Odd how places of one’s past crop up later in life. My paternal grandparents retired to an area on Lake Panasoffkee in Sumter County in central Florida, not far from Wildwood and near where the Sunshine State Parkway toll road begins at its intersection with I-75 about an hour north of Tampa.
I visited there from time to time during the late 1960s and through the 70s. It was a collection of motor homes, double-wide trailers modular homes around a lake with decent fishing and more than a few alligators.
Like most of Florida, that area was also ripe for development into more expansive retirement communities, like The Villages more inland east of Wildwood.
The Villages are a community of golf courses, planned neighborhoods and lavish landscapes where residents travel mostly by often-customized golf carts. It is 97 percent white and mostly Republican, including an old friend from my high school days in Floyd County who cut off contact more than two years ago because of disagreements about the president that I think is a corrupt con man, and he reveres.
So it was sad to see a man on a golf cart scream “white power” in a video posted from The Villages by Donald Trump, who calls the community “great people.”

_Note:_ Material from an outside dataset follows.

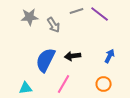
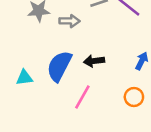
gray arrow: (54, 25) -> (70, 21), turned -56
cyan triangle: (26, 88) -> (24, 78), moved

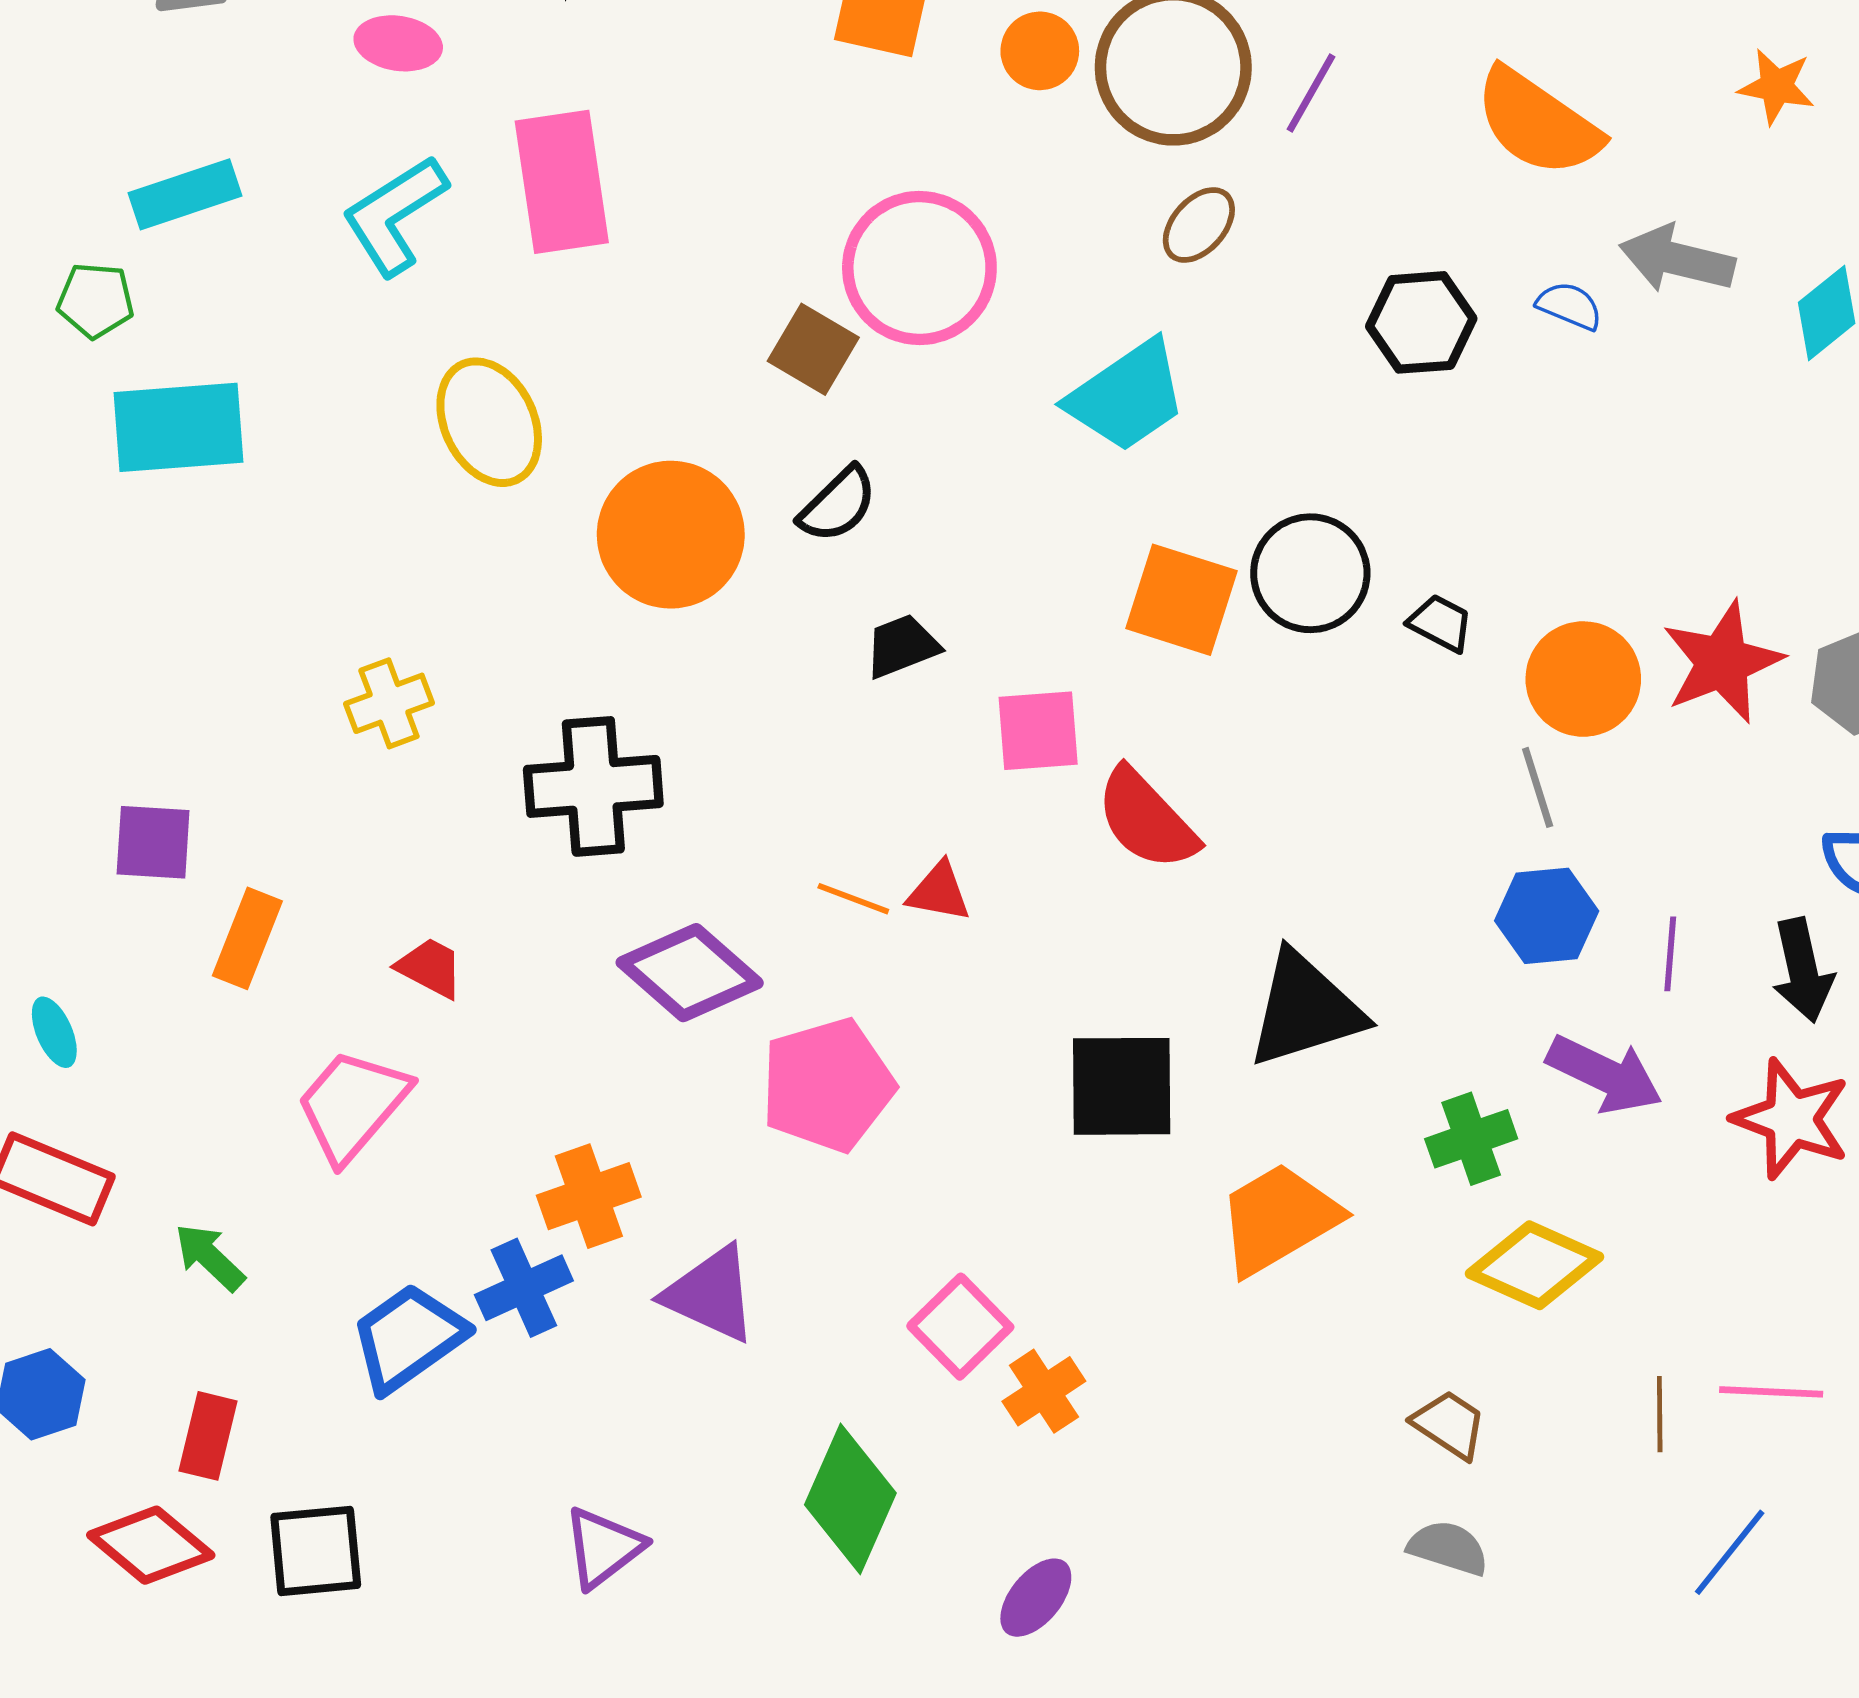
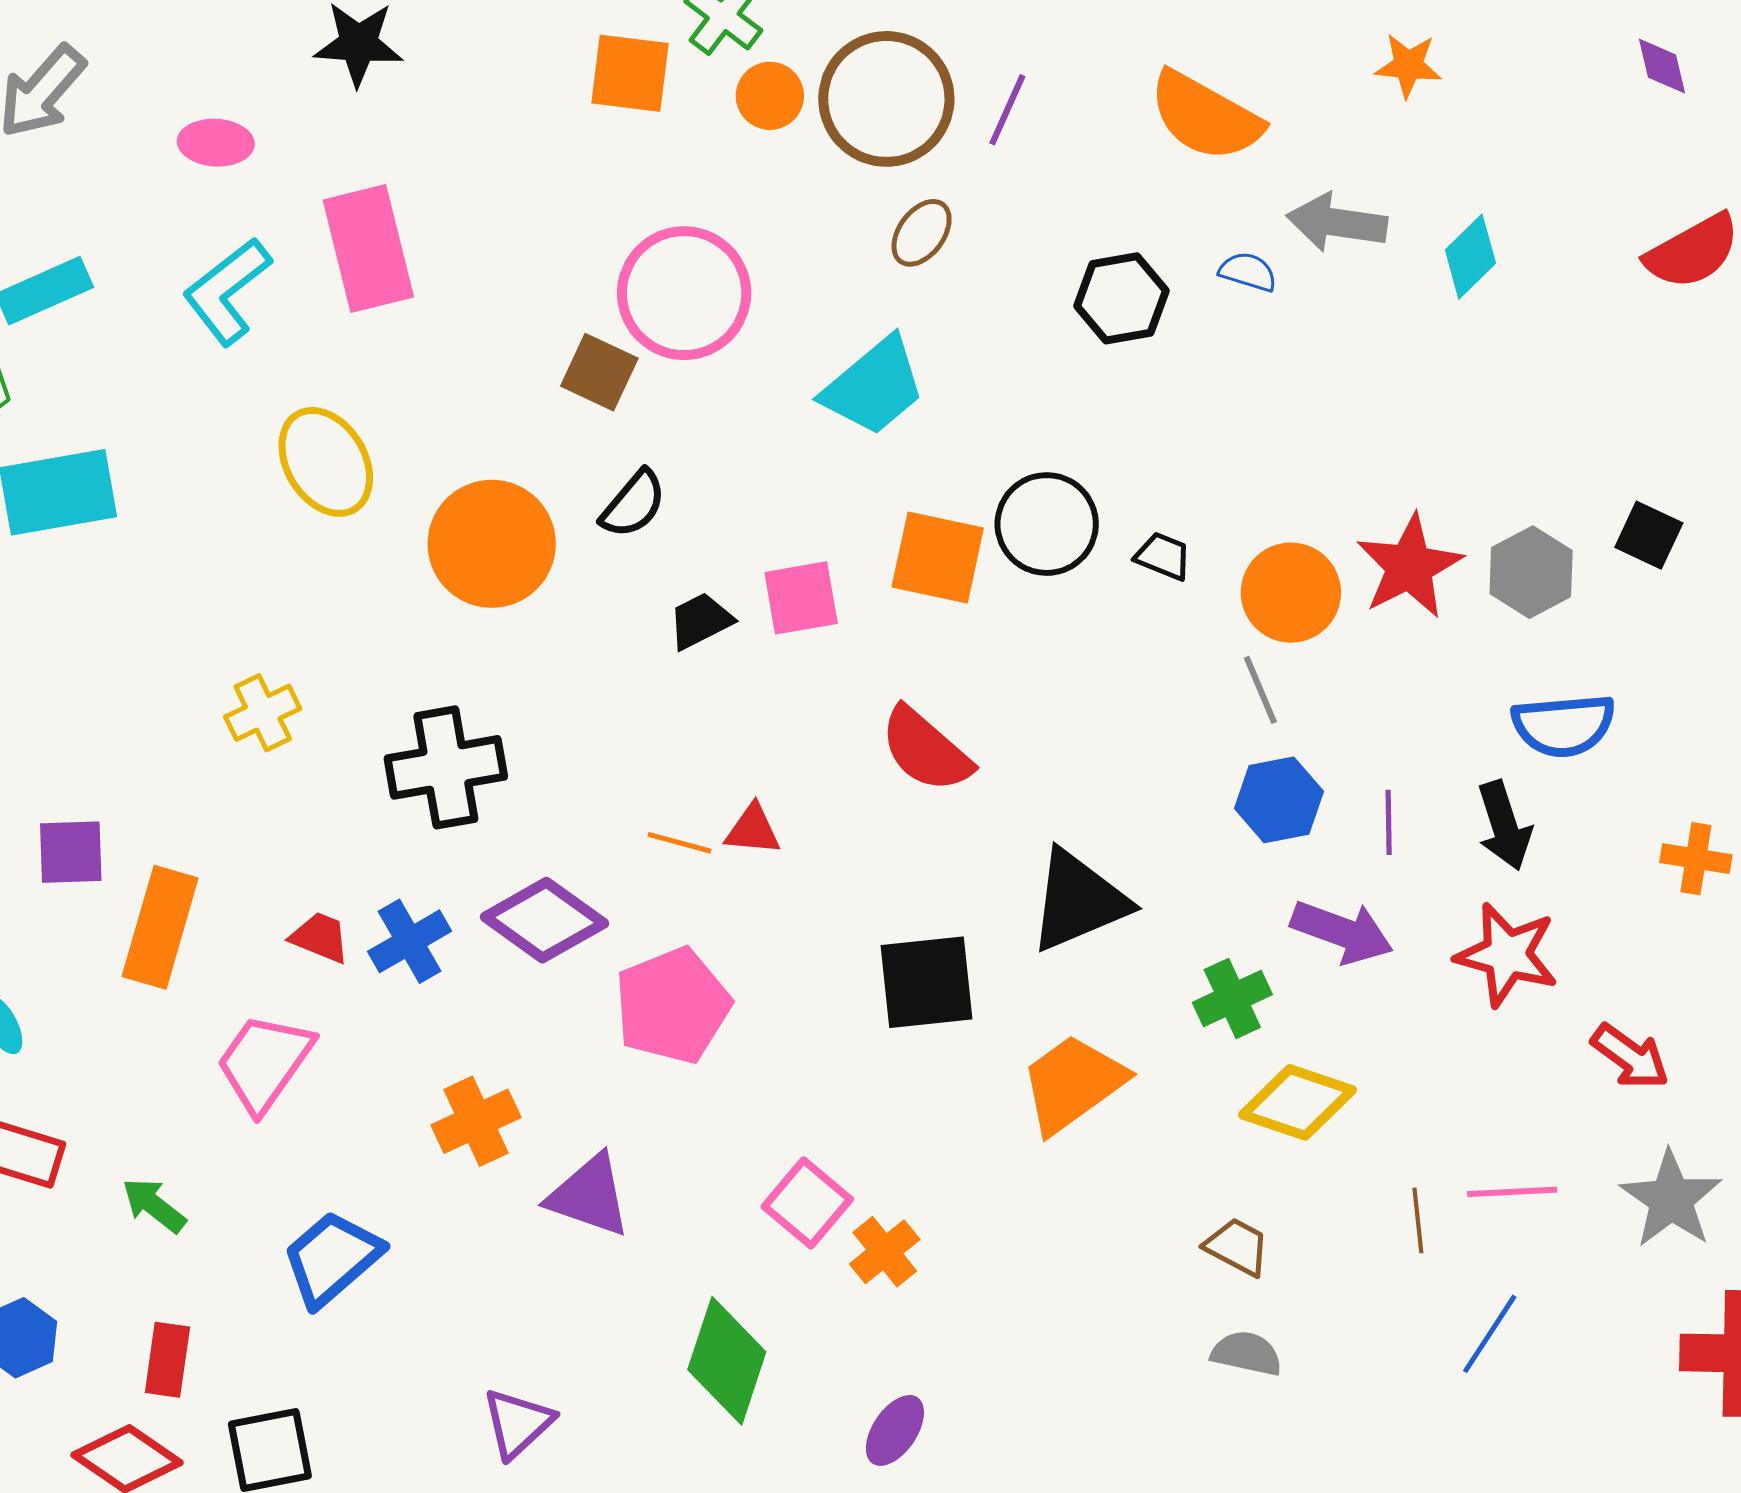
pink square: (1038, 731) -> (801, 598), moved
orange rectangle: (247, 938) -> (160, 927), size x1.4
blue cross: (524, 1288) -> (410, 941), moved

Interesting observation, since the video showed a nasty, foul-mouthed clash between pro-Trump and anti-Trump residents of The Villages. While a man on one side yelled “White Power,” a woman on the other side repeatedly yelled “f–k Trump!”
It took the White House more than three hours to convince Trump to take down the tweet but neither he or the White House denounced white supremacy or racism. The the Republican Club of The Villages called the tweet “appalling.”
“In the video a man was yelling ‘White Power,’” the club said in a written statement. “This is NOT what we stand for and is NOT a reflection of Village residents. We must unite as a Country!”
A club spokesman for the GOP group, John Calandro, told the Washington Post that there was “no justification” for the comment and said it was “disappointing” that the video was shown.
“When you have a community like ours, you don’t like to have anybody cast it in a light that’s not favorable,” Calandro said, before adding that Trump continues to enjoy strong support among residents.
Andrew Blechman, author of “Leisureville: Adventures in a World Without Children,” a book about The Villages, says the area is a place where politicians like Trump know racist messages like his play well.
“The entire place is a pantomime of a make-believe sepia-toned fantasy of ‘the way America used to be and should be’ — where white people dominate, blacks are either nonexistent or nonthreatening domestics / low-wagers, and teens go to sock hops and jerk soda,” he said in an email to The Post, adding that he was not surprised by the views expressed in the video.
The president’s recent inflammatory remarks build upon a long history that includes promoting the racist conspiracy theory that former president Barack Obama was not born in the United States, deriding Mexican immigrants as criminals and pushing for a ban on Muslim immigration into the United States.
The steady stream of racist and offensive language from Trump has convinced many Americans that the president is a racist, according to recent polling.
And Trump has injected his derisive rhetoric into his handling of the coronavirus pandemic, twice referring to the respiratory disease that originated in China as the “kung flu.”
Lily Adams, a senior adviser to a super PAC supporting former vice president Joe Biden, the presumptive Democratic nominee, said “the fact that Donald Trump and the White House won’t even clear the bar of condemning white supremacy just shows how devoid of any morals things really have become.”–The Washington Post
I’m sorry I lost an old friend because of differences over Trump but the disdain I feel for a president that I feel has no soul, no morality and no values continues to grow. In this case, the love I have for America supersedes friendships.